## [TASK INSTRUCTIONS]
Every line of the data below should be written out word for word.

Saved entries
--- START ---

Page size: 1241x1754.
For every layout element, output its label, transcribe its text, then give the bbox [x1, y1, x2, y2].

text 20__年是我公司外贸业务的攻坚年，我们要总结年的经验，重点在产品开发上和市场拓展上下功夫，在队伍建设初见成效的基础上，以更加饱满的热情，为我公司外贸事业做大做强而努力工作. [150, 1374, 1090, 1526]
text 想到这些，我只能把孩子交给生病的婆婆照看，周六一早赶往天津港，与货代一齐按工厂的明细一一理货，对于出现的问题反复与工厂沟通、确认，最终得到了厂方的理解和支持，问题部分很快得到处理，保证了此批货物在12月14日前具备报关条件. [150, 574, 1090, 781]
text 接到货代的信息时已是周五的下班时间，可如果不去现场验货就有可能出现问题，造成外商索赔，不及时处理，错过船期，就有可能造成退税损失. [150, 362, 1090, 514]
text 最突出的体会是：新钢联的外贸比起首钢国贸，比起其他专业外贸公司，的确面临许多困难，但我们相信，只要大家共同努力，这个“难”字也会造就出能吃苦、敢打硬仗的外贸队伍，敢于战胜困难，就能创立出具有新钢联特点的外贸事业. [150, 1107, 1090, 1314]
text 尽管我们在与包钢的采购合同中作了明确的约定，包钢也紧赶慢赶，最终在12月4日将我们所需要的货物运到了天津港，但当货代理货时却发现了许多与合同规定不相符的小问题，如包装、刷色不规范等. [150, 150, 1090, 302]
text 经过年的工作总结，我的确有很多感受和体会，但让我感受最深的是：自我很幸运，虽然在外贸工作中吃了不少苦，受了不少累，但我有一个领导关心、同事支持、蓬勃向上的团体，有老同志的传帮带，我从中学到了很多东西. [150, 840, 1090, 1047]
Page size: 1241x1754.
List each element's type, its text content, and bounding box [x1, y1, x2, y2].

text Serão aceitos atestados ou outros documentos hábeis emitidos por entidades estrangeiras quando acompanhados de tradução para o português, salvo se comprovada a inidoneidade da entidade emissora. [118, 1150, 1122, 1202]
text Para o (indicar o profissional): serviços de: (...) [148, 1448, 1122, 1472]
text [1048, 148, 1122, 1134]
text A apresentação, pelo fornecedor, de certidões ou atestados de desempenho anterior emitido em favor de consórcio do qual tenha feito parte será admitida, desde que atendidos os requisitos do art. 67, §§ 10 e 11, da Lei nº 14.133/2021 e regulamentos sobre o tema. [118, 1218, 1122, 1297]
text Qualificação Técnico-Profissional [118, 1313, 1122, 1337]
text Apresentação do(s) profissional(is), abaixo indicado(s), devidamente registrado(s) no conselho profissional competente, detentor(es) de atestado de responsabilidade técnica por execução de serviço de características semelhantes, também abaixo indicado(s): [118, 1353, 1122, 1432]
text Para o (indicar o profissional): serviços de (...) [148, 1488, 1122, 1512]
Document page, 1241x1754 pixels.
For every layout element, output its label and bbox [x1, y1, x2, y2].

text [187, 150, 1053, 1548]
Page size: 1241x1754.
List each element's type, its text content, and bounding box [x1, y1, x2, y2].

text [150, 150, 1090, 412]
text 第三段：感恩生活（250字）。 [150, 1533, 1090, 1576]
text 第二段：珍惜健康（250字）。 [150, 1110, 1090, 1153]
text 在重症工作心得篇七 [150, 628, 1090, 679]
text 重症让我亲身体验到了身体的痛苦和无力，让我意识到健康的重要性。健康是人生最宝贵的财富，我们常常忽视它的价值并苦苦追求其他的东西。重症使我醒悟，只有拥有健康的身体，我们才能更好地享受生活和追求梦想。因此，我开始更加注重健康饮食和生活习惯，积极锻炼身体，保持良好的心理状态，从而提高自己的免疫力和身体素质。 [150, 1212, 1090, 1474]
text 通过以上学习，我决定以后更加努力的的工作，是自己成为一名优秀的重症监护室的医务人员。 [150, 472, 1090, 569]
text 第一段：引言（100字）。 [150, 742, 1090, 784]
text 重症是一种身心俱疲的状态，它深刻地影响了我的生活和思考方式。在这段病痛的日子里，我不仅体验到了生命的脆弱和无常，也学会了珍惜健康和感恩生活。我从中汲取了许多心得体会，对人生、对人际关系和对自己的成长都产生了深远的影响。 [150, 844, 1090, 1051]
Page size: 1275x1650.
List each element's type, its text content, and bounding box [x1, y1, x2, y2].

--- END ---

## [SOLUTION FOR THIS TASK]
Page size: 1241x1754.
For every layout element, output its label, transcribe its text, then give the bbox [x1, y1, x2, y2].

text 20__年是我公司外贸业务的攻坚年，我们要总结年的经验，重点在产品开发上和市场拓展上下功夫，在队伍建设初见成效的基础上，以更加饱满的热情，为我公司外贸事业做大做强而努力工作. [150, 1374, 1090, 1526]
text 想到这些，我只能把孩子交给生病的婆婆照看，周六一早赶往天津港，与货代一齐按工厂的明细一一理货，对于出现的问题反复与工厂沟通、确认，最终得到了厂方的理解和支持，问题部分很快得到处理，保证了此批货物在12月14日前具备报关条件. [150, 574, 1090, 781]
text 接到货代的信息时已是周五的下班时间，可如果不去现场验货就有可能出现问题，造成外商索赔，不及时处理，错过船期，就有可能造成退税损失. [150, 362, 1090, 514]
text 最突出的体会是：新钢联的外贸比起首钢国贸，比起其他专业外贸公司，的确面临许多困难，但我们相信，只要大家共同努力，这个“难”字也会造就出能吃苦、敢打硬仗的外贸队伍，敢于战胜困难，就能创立出具有新钢联特点的外贸事业. [150, 1107, 1090, 1314]
text 尽管我们在与包钢的采购合同中作了明确的约定，包钢也紧赶慢赶，最终在12月4日将我们所需要的货物运到了天津港，但当货代理货时却发现了许多与合同规定不相符的小问题，如包装、刷色不规范等. [150, 150, 1090, 302]
text 经过年的工作总结，我的确有很多感受和体会，但让我感受最深的是：自我很幸运，虽然在外贸工作中吃了不少苦，受了不少累，但我有一个领导关心、同事支持、蓬勃向上的团体，有老同志的传帮带，我从中学到了很多东西. [150, 840, 1090, 1047]
Page size: 1241x1754.
List each element's type, its text content, and bounding box [x1, y1, x2, y2].

text Serão aceitos atestados ou outros documentos hábeis emitidos por entidades estrangeiras quando acompanhados de tradução para o português, salvo se comprovada a inidoneidade da entidade emissora. [118, 1150, 1122, 1202]
text Para o (indicar o profissional): serviços de: (...) [148, 1448, 1122, 1472]
text [1048, 148, 1122, 1134]
text A apresentação, pelo fornecedor, de certidões ou atestados de desempenho anterior emitido em favor de consórcio do qual tenha feito parte será admitida, desde que atendidos os requisitos do art. 67, §§ 10 e 11, da Lei nº 14.133/2021 e regulamentos sobre o tema. [118, 1218, 1122, 1297]
text Qualificação Técnico-Profissional [118, 1313, 1122, 1337]
text Apresentação do(s) profissional(is), abaixo indicado(s), devidamente registrado(s) no conselho profissional competente, detentor(es) de atestado de responsabilidade técnica por execução de serviço de características semelhantes, também abaixo indicado(s): [118, 1353, 1122, 1432]
text Para o (indicar o profissional): serviços de (...) [148, 1488, 1122, 1512]
Document page, 1241x1754 pixels.
For every layout element, output its label and bbox [x1, y1, x2, y2].

text [187, 150, 1053, 1548]
Page size: 1241x1754.
List each element's type, its text content, and bounding box [x1, y1, x2, y2].

text [150, 150, 1090, 412]
text 第三段：感恩生活（250字）。 [150, 1533, 1090, 1576]
text 第二段：珍惜健康（250字）。 [150, 1110, 1090, 1153]
text 在重症工作心得篇七 [150, 628, 1090, 679]
text 重症让我亲身体验到了身体的痛苦和无力，让我意识到健康的重要性。健康是人生最宝贵的财富，我们常常忽视它的价值并苦苦追求其他的东西。重症使我醒悟，只有拥有健康的身体，我们才能更好地享受生活和追求梦想。因此，我开始更加注重健康饮食和生活习惯，积极锻炼身体，保持良好的心理状态，从而提高自己的免疫力和身体素质。 [150, 1212, 1090, 1474]
text 通过以上学习，我决定以后更加努力的的工作，是自己成为一名优秀的重症监护室的医务人员。 [150, 472, 1090, 569]
text 第一段：引言（100字）。 [150, 742, 1090, 784]
text 重症是一种身心俱疲的状态，它深刻地影响了我的生活和思考方式。在这段病痛的日子里，我不仅体验到了生命的脆弱和无常，也学会了珍惜健康和感恩生活。我从中汲取了许多心得体会，对人生、对人际关系和对自己的成长都产生了深远的影响。 [150, 844, 1090, 1051]
Page size: 1275x1650.
List each element's type, its text content, and bounding box [x1, y1, x2, y2].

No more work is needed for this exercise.